*** Begin section ***
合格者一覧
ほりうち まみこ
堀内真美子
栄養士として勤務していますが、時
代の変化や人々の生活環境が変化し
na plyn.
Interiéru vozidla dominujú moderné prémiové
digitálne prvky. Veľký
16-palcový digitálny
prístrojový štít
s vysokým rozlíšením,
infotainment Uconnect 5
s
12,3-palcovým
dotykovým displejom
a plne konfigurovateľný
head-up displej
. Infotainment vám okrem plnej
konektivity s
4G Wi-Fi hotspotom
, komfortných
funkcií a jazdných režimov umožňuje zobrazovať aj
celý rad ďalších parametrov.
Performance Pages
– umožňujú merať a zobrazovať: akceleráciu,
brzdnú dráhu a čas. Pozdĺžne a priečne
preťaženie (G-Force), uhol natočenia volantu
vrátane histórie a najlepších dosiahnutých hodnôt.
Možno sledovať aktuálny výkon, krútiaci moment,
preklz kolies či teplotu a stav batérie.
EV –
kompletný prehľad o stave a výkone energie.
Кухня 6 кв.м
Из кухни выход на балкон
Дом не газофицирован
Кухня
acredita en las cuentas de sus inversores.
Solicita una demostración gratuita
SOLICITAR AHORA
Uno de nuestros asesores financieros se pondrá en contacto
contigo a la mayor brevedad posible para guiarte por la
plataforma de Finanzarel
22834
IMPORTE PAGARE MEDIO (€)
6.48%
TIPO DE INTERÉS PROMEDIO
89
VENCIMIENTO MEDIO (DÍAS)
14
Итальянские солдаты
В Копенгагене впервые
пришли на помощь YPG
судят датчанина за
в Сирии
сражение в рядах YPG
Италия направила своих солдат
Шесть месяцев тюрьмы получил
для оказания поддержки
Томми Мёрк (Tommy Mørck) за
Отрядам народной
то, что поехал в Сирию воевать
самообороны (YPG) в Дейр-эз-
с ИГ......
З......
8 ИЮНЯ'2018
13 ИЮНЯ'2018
*** End section ***
The task:
Exactly the lines from the one containing "TIPO DE INTERÉS PROMEDIO" to the final line of the entries must be restated, and no others.

Answer to this problem:
TIPO DE INTERÉS PROMEDIO
89
VENCIMIENTO MEDIO (DÍAS)
14
Итальянские солдаты
В Копенгагене впервые
пришли на помощь YPG
судят датчанина за
в Сирии
сражение в рядах YPG
Италия направила своих солдат
Шесть месяцев тюрьмы получил
для оказания поддержки
Томми Мёрк (Tommy Mørck) за
Отрядам народной
то, что поехал в Сирию воевать
самообороны (YPG) в Дейр-эз-
с ИГ......
З......
8 ИЮНЯ'2018
13 ИЮНЯ'2018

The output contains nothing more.